Exercise materials:
- - - - -

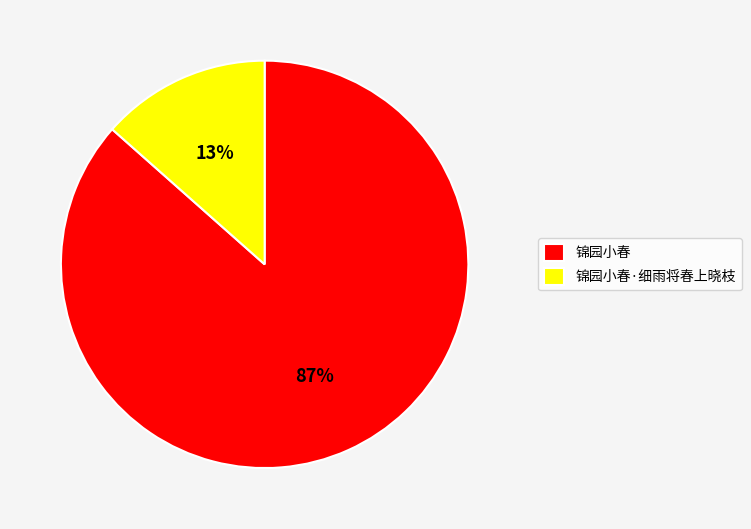

Which has a higher value, 锦园小春 or 锦园小春·细雨将春上晓枝?

锦园小春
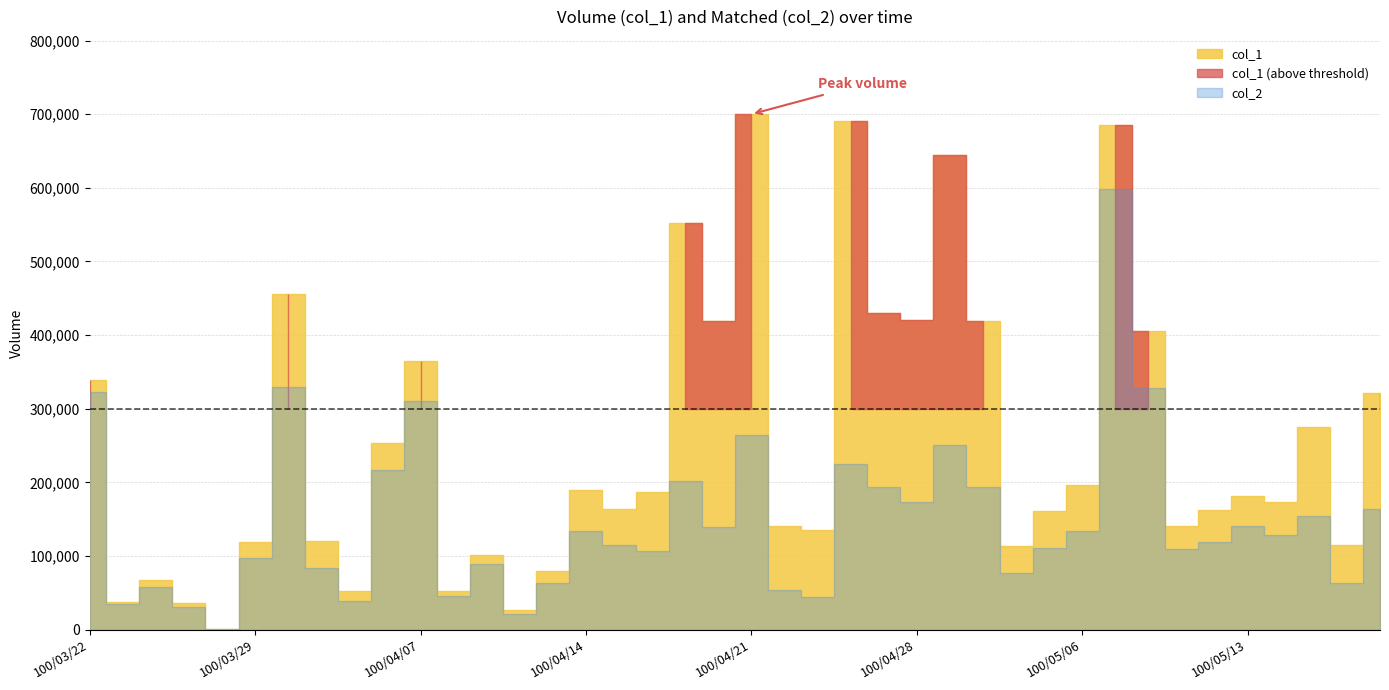

Which has a higher value, 100/05/12 or 100/04/06?

100/04/06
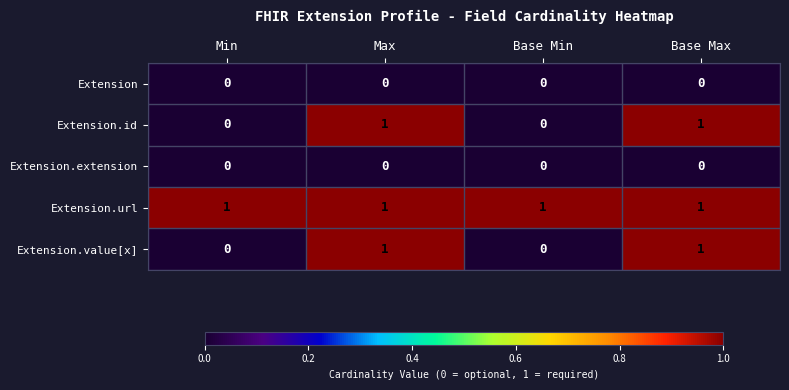

Is it true that Extension.value[x] equals 1 at Max?

True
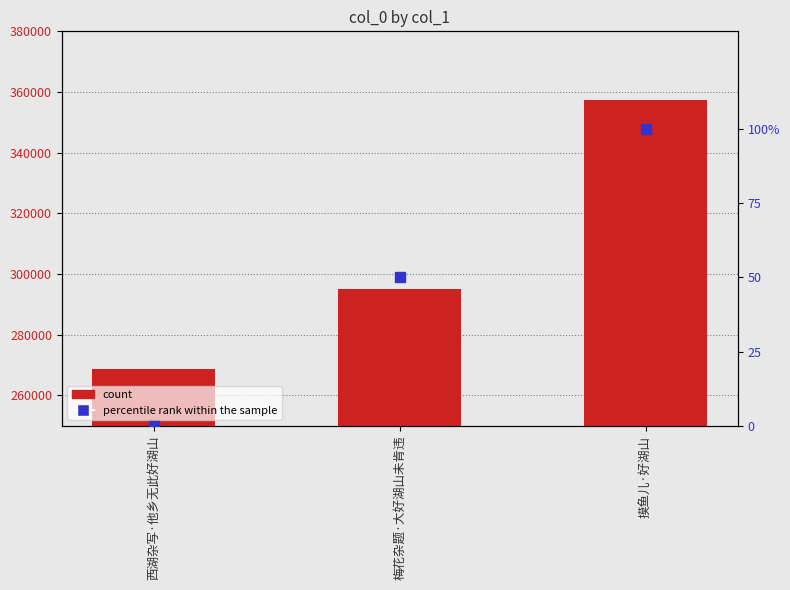

At which category is the sum across all series the highest?

摸鱼儿·好湖山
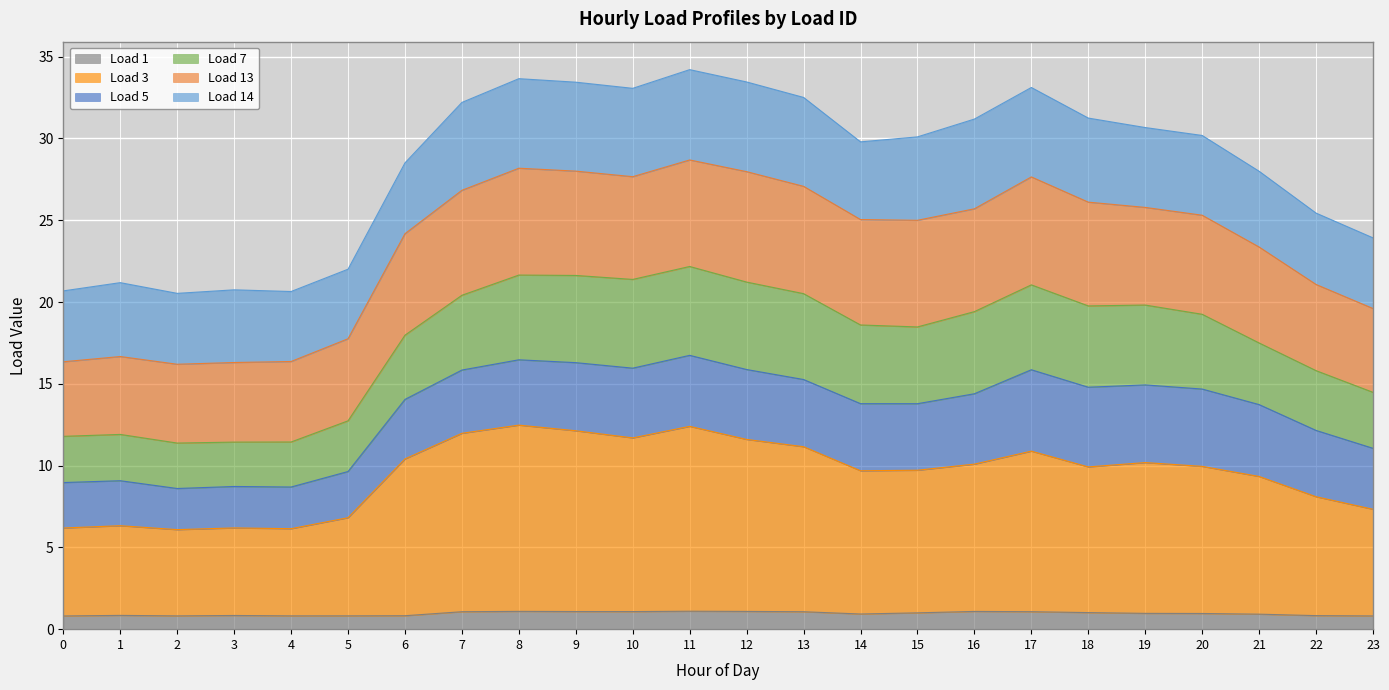

What is the approximate value of Load 1 at 6?

0.8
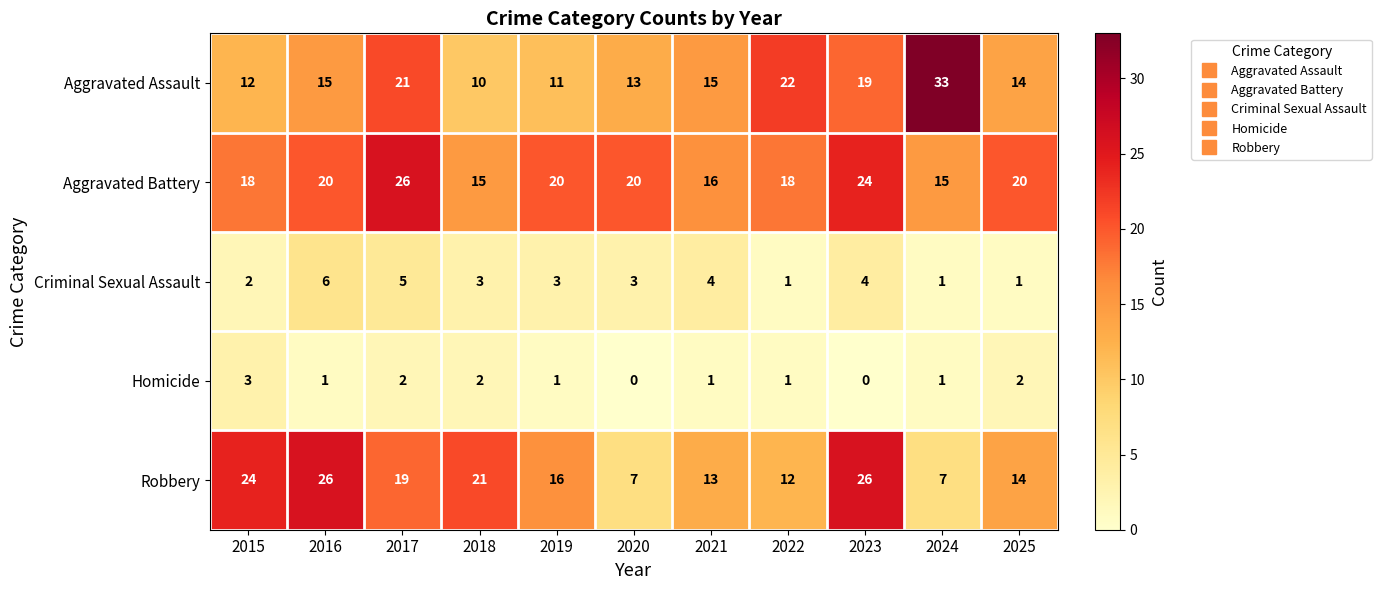

At 2023, list the series in order from largest to smallest.

Robbery, Aggravated Battery, Aggravated Assault, Criminal Sexual Assault, Homicide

- - - - -

Task to carry out:
Convert the stretch from the line containing "At which category" through the end of the records into a JSON list of strings, one per line, omitting blank lines and the picture lines.

Exercise solution:
[
  "At which category is the sum across all series the highest?",
  "摸鱼儿·好湖山",
  "What is the approximate value of Load 1 at 6?",
  "0.8",
  "At 2023, list the series in order from largest to smallest.",
  "Robbery, Aggravated Battery, Aggravated Assault, Criminal Sexual Assault, Homicide"
]